There’s nothing nicer on a warm summer night than relaxing with a glass of a favorite whiskey. When I was provided with six top American and Japanese whiskeys to try I jumped at the opportunity. These six offered a range in terms of taste, color and price that means there is something to suit everyone.
How to drink whiskey
One of the oldest debates is about how to drink whiskey and there’s no right or wrong answer, only what you prefer. I like to use a fine glass because anything other than glass can taint the whiskey but if you don’t want your best crystal outside for a party or when friends come around, any glass will do.
Most whiskey tasting experts say to try a whiskey neat the first time to get the full effect of the flavor although adding a little water can take away the punch of the alcohol just a little without affecting the taste. Big ice cubes are great for those evenings sitting in the garden as they take longer to melt.
Once you have tried the whiskey, you can get adventurous. Cocktails are a brilliant idea for a party, great fun to make and can really accent the flavors of the whiskey. Classics include the Manhattan and the Old Fashioned but there are hundreds to try.
Both the regular and extra rare (XR) whiskeys from Crown Royal Canadian Whiskey are created in the renowned Gimli Distillery – the only Coffey still operated in Canada. The XR uses a blend of dried fruits and honey that sits perfectly alongside the spicy Canadian rye and finishes with a taste of raisins, cocoa and brown sugar.
The deluxe has a brighter, fruitier taste with a hint of sweet oak and apple juice. To balance the flavors are a little grapefruit, roasted almonds, even a little light almond milk and bourbon notes all alongside the grain. The taste reminded me a little of fino-sherry with the apple and there is also a spiciness to the flavor.
The George Dickel Rye Whiskey is a favorite to use for cocktails such as a Manhattan or an Old Fashioned but I like to drink it just as it is. This is the only rye finished in a chilled charcoal-mellowed style and this results in a very distinct flavor. It also uses 95% rye and 5% malted barley. The flavor has a grassy note with some nuttiness and a gentle caramel corn flavor. It is a very smooth whiskey with some fruity notes, most particularly cherry, and there’s just a bit of fire as the drink goes down.
This is a Japanese whiskey that lives up to its name, offered a harmonious, well balanced flavor. It is made with malt whiskies from the Yamazaki and Hakushu distilleries and grain whiskey from the distillery in Chita. It travels through five different barrels including American white oak and Mizunara oak casks to create an elegant tasting drink with flavors of honey, orange and light oak as well as a few herbaceous notes.
This Kentucky Straight Bourbon Whiskey from I.W. Harper uses a mash of 73% corn, 18% rye and 9% barley and is aged for at least four years in new American oak barrels in the Stitzel-Weller distillery. This produces a whiskey with aromas of butterscotch, shortbread, walnuts and vanilla while the palate is almonds and fruitcake. It is finished with caramel, chocolate and lumber.

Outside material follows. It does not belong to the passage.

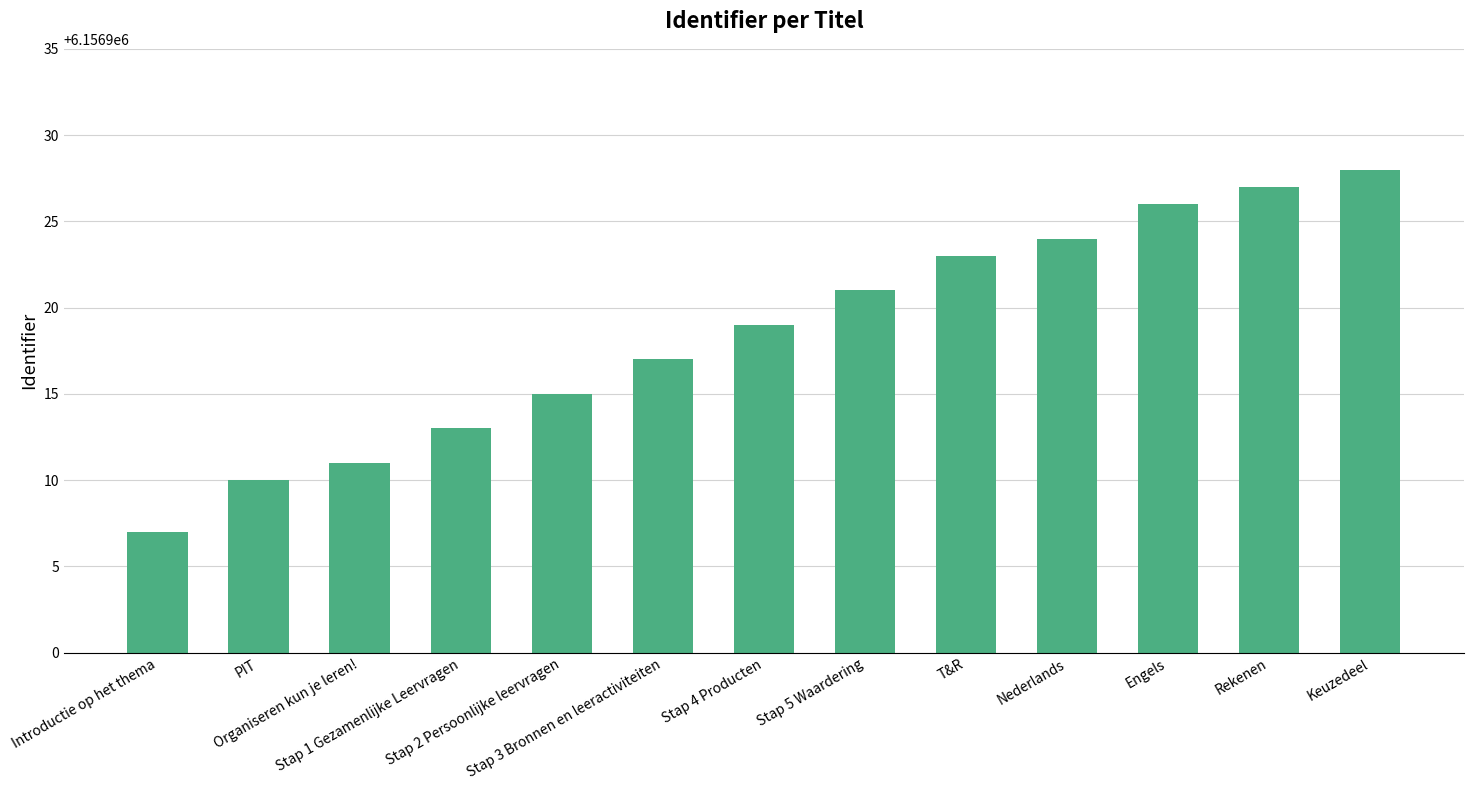

The chart shows a value of 9869257 at Introductie op het thema. True or false?

False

The Bulleit Bourbon is distilled in Lawrenceburg, Kentucky, uses a mash of 68% corn, 28% rye and 4% malted barley and is a little stronger than the regular Bulleit bourbon. It has a subtle aroma of smoke and a smooth vanilla and cinnamon palate while the finish has touches of wood, vanilla and dried apricot without being too strong.
6. Japanese Suntory Whisky Toki
Another blended whisky from the Suntory portfolio, Suntory Toki is a blend of selected barrels but relies on Hakushu rather than Yamazaki as the primary malt. It is aged in American white oak and Spanish oak barrels and has fresh straw and vanilla notes with gentle grain hints. Once it settles there is a hint of coconut, tamarind, blanched almonds and mochi rice flour cakes. On the palate, it is a medium bodied with honeyed sweetness and just a little burn on the tongue.

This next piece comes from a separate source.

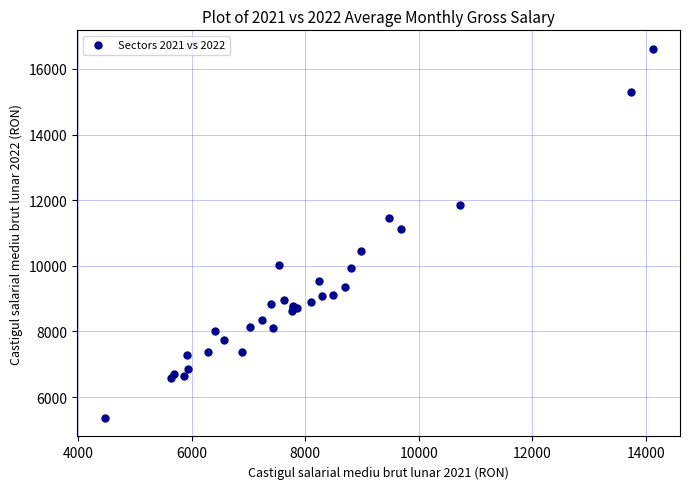

What Y value in the scatter plot is closest to 10987?

11121.9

This new and unique blend is the culmination of a project, started by Johnnie Walker Master Blender Jim Beveridge, to experiment with maturation in wine casks. Continued by Aimee Gibson, the Wine Cask Blend is crafted with malt and grain whiskies matured in wine casks to create a light and vibrant blended Scotch whisky with notes of orchard fruit and red berries. (SRP: $29.99).
The Wine Cask Blend joins fellow Blenders’ Batch whiskies such as Triple Grain American Oak blend to celebrate the pioneering experimentation that has been at the heart of our blends for nearly 200 years.
— Johnnie Walker (@johnniewalker_) August 25, 2017
A favorite Whiskey?
I’ll admit it was hard to pick a favorite from them as each had a different taste and unique flavors. I was pleasantly surprised at how well the Japanese whiskeys tasted as they have had a slightly unimpressive reputation previously. And there’s no beating a classic bourbon whiskey! But whatever you are looking for, be it an evening tipple for a summers night or a cocktail ingredient for a party, these drinks are all worth considering.